Working on manufacturing
steel used under harsh
conditions by the aviation
and energy industries.
Airplanes are an indispensable means of transportation that connect domestic and international cities. The temperature at which gas combusts in a jet engine ranges from 1,500 to 1,600°c, with parts of the engine rotating more than 10,000 times a minute. Power plants are also necessary in supporting our daily lives. Their gas turbines operate at high temperatures exceeding a thousand degrees Celsius, and at high rotation speeds of thousands to tens of thousands of rotations per minute. Naturally, metal parts used under such harsh conditions require strict product standards and must be very safe.
Since its establishment more than 100 years ago, Daido Steel Co., Ltd. has continued to supply products in many industrial fields such as aviation and energy using its advanced technological capabilities. At its Shibukawa Plant in Shibukawa City, Gunma Prefecture, there is a female engineer who stands at the forefront of manufacturing. Her name is Hitomi Noguchi, a graduate of Tohoku University’s Graduate School of Engineering, Department of Materials Science, of the university’s School of Engineering’s Department of Materials Science and Engineering.

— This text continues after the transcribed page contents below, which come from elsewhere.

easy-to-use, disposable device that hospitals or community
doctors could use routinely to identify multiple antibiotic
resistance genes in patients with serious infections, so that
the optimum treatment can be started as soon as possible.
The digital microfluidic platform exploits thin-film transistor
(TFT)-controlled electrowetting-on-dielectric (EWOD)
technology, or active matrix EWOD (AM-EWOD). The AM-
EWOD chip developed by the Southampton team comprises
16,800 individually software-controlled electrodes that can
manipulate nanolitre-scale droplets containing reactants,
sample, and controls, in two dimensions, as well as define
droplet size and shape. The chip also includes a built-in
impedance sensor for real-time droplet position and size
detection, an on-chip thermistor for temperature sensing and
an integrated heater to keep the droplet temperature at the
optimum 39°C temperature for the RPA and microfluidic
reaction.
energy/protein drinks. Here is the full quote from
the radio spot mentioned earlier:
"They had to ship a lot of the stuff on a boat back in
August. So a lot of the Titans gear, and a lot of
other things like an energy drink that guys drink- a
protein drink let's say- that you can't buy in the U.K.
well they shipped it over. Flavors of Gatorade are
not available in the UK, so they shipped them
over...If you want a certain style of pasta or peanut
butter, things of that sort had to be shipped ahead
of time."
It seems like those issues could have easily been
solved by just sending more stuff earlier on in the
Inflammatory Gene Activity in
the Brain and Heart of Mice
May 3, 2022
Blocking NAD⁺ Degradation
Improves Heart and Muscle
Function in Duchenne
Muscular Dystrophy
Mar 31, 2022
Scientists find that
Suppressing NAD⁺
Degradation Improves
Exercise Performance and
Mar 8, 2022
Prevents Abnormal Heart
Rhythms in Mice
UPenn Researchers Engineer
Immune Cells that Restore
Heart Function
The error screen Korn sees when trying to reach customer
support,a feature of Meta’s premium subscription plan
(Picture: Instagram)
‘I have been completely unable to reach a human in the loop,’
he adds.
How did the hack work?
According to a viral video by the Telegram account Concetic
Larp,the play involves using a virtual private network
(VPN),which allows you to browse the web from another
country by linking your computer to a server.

For four and a half years since she joined the company in April 2019, Ms. Noguchi has worked in the plant’s Melting Section, giving instructions regarding the melting process onsite, reducing manufacturing costs, and improving onsite safety. “When you want to stabilize the melting speed but it fluctuates, and the finished product does not meet the specifications set by the client, one of the important jobs of the Melting Section is to find optimal melting conditions in consultation with people in other departments such as the Production Technology Section and the Quality Assurance Section, and to give instructions to the plant," she says.
Aside from electric arc furnaces (EAF) that produce steel from iron scrap, the Shibukawa Plant is equipped with a wide variety of furnaces for steel manufacturing and specialized melting such as: vacuum induction melting (VIM) furnaces which melt and refine carefully selected materials in a vacuum; electro-slag remelting (ESR) furnaces which remelt using an inert gas to produce cleaner steel ingots; and vacuum arc remelting (VAR) furnaces which produce clean steel ingots with a low gas content through vacuum refining. Of these, Ms. Noguchi has mainly been working on the VIM, ESR, and VAR furnaces. “The most commonly used furnaces in the melting process are blast furnaces which produce iron from iron ore, and arc furnaces which melt scrap using heat from arc discharge. If quality is to be improved further, steel ingots must be made by melting in a vacuum or in an inert atmosphere. This is where ESR and VAR come in – these pieces of equipment remelt objects, which have been melted once, repeatedly the second and the third time. I find it very rewarding to make steel that’s used directly in products that must be highly reliable such as jet engine shafts and power plant turbine discs," she explains.